Prime Minister Benjamin Netanyahu said on Wednesday after talks with U.S. President Barack Obama that Israel was ready to immediately open peace talks with Syria without preconditions.

"There was agreement that we must immediately launch peace talks," Netanyahu told reporters at Ben-Gurion Airport after three days of talks in Washington.

"I said I was ready to immediately open peace talks with the Palestinians, by the way, with the Syrians as well, of course, without preconditions," Netanyahu said. "But I made it clear that any peace settlement there must find a solution to Israel's security needs".

Netanyahu, who took office seven weeks ago, had appeared cool to the idea of reopening stalled talks with Damascus. He has repeatedly voiced opposition to pulling out of the Golan Heights, territory Israel captured in the 1967 Six-Day War which Syria wants returned as part of any peace deal."

Netanyahu also said that he and Obama concurred that the wider Arab world should be involved in the Middle East talk.

"There was agreement on the need to widen the peace process to include Arab countries - in other words, not only that Israel must provide answers and the Palestinians must provide answers, but Arab countries must provide concrete answers at the beginning stage of the process," he said. "In the coming weeks and days we will begin a round of talks with an America to work on these points."

Netanyahu said Tuesday, after a day of meetings on Capitol Hill with U.S. lawmakers, that Netanyahu said Tuesday that Israel was prepared to relaunch peace talks with the Palestinian Authority immediately.

Concluding his three-day trip in Washington, the prime minister said that he and Obama were "working together to reignite the peace process and are looking for ways to bring external sources from the Arab world into the process."

The U.S. officials reiterated throughout their talks with the Israeli leader that Washington is committed to a two-state solution and will not tolerate continued settlement activity in the West Bank.

Clinton: U.S. will get Israel to agree to two states

U.S. Secretary of State Hillary Clinton told Al-Jazeera in remarks aired Wednesday that the U.S. believes Israel and the Palestinian Authority would agree to its follow through with a two-state solution, despite the various obstacles that have hindred the process.

"We have a team in this Administration, and we are looking for partners. We think that the Palestinian Authority is ready to be a partner," she said. "We believe through our efforts we will get the Israelis to make the kind of commitment to a two-state solution that is absolutely necessary.

"We know that many leaders in the Arab world see this in a different way, as the Arab Peace Initiative suggests. So let;s try to bring people to that recognition, and that includes Hamas," she added.

Netanyahu aide: Two-state solution is 'childish and stupid

Meanwhile, an aide to Netanyahu said Wednesday that media focus on the idea of a two-state solution to the Israel-Palestinian conflict, favored by President Barack Obama, is childish and stupid.

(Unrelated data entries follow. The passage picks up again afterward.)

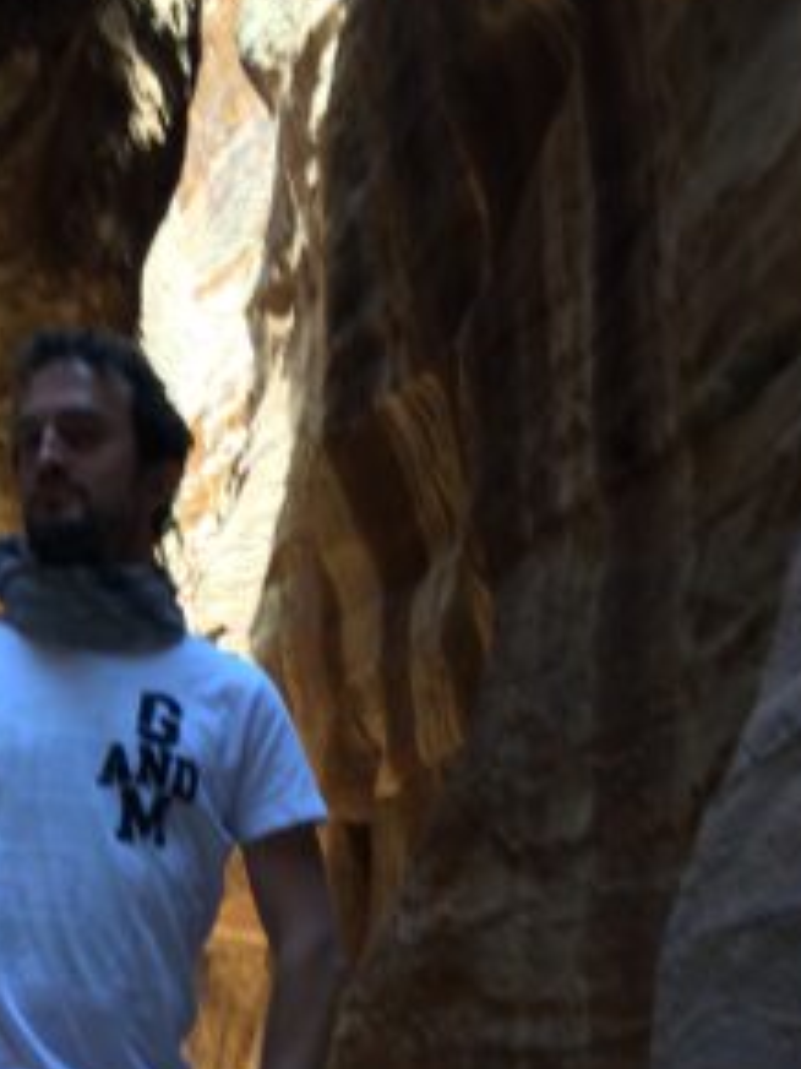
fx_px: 1698
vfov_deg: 34.5
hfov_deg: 25.9
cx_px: 121
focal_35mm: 55
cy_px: 748
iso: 40
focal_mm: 4.12
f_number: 2.2
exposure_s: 1/40
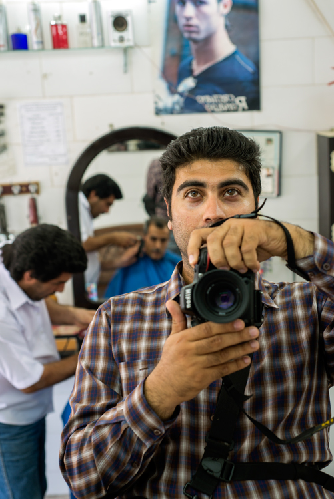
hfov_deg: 27.0
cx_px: 167
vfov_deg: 39.6
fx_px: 695
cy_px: 250
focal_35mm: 50
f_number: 4
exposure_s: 1/50
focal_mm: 50
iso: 320
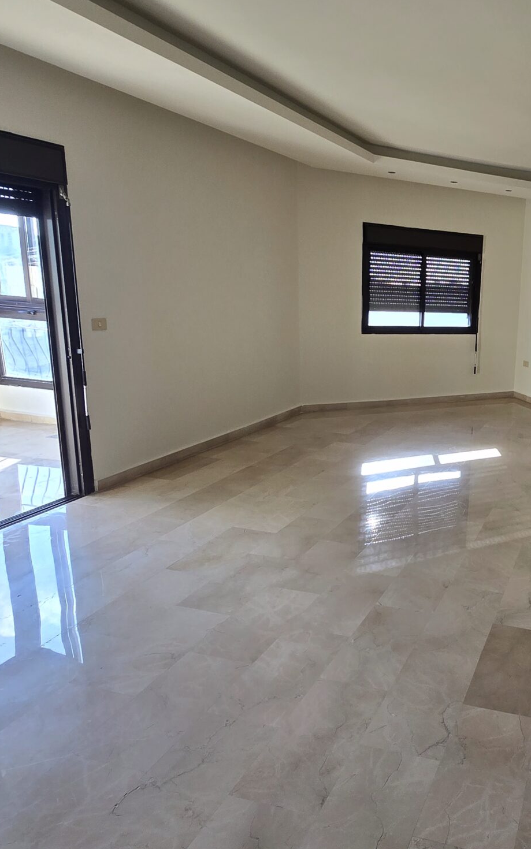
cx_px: 484
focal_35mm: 24
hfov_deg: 45.9
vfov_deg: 74.8
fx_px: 556
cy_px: 421
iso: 50
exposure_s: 1/127
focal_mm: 2.2
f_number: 2.2
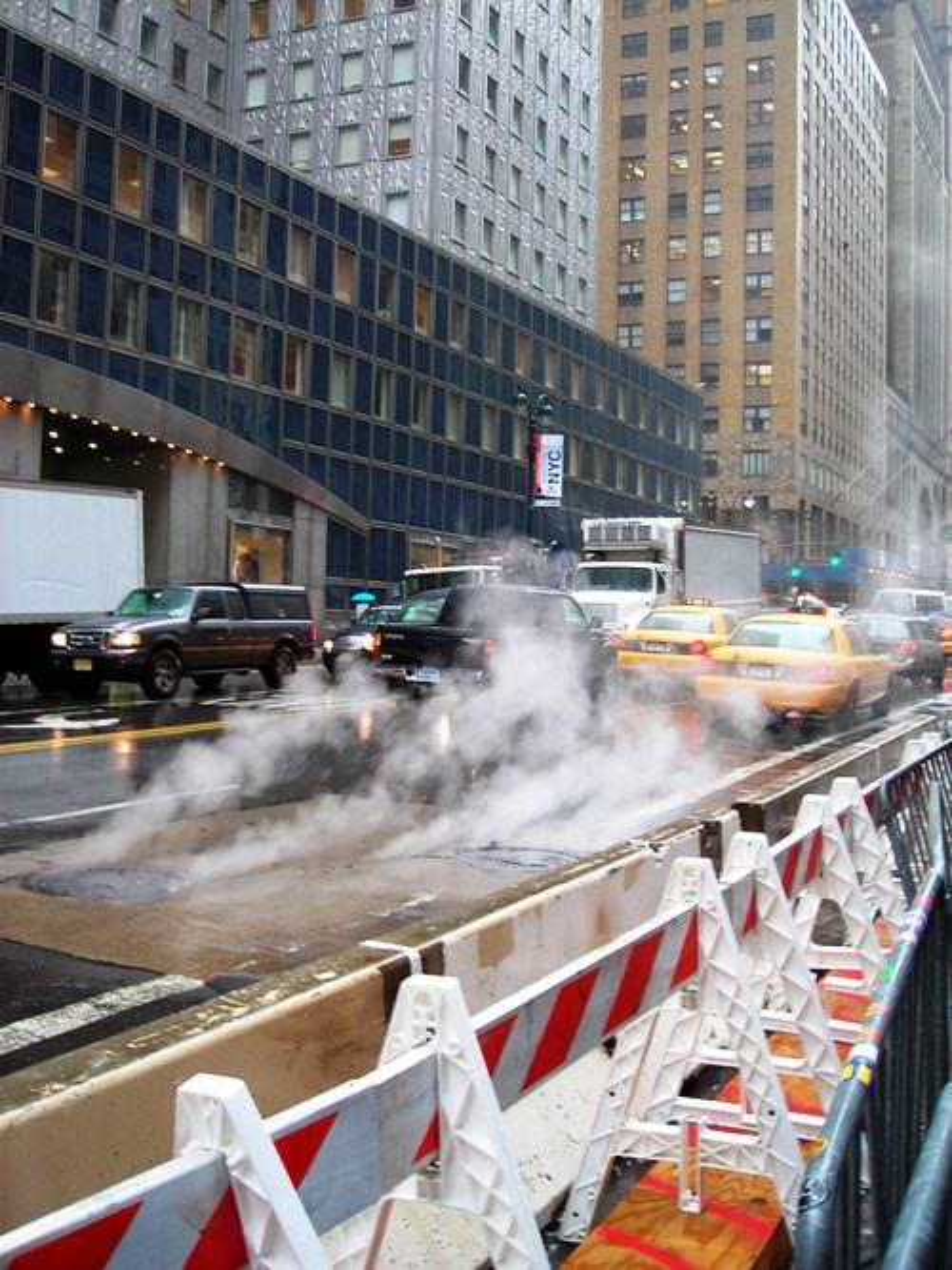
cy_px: 635
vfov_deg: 49.0
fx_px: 1394
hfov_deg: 37.7
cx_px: 476
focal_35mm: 38
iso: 50
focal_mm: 6.3
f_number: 3.2
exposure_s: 1/20
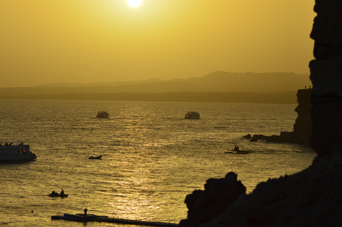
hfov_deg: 13.8
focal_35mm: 149
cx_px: 148
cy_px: 98
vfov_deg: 9.2
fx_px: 1411
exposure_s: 1/500
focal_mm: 85
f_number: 11
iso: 100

The aide, Ron Dermer, spoke to The Associated Press after Netanyahu and his entourage arrived home from Washington. He denied that he had called the two-state concept itself childish and stupid, as he was quoted earlier as saying as an anonymous official briefing reporters on the plane carrying Netanyahu home.

Obama has made it clear that the U.S. backs creation of a Palestinian state, but Netanyahu has not endorsed the concept.

"I told reporters that the focus by the media on the concept of solving the Israel-Palestinian issue through a two-state solution is childish and stupid, but I deny that I described the idea that way," Dermer said.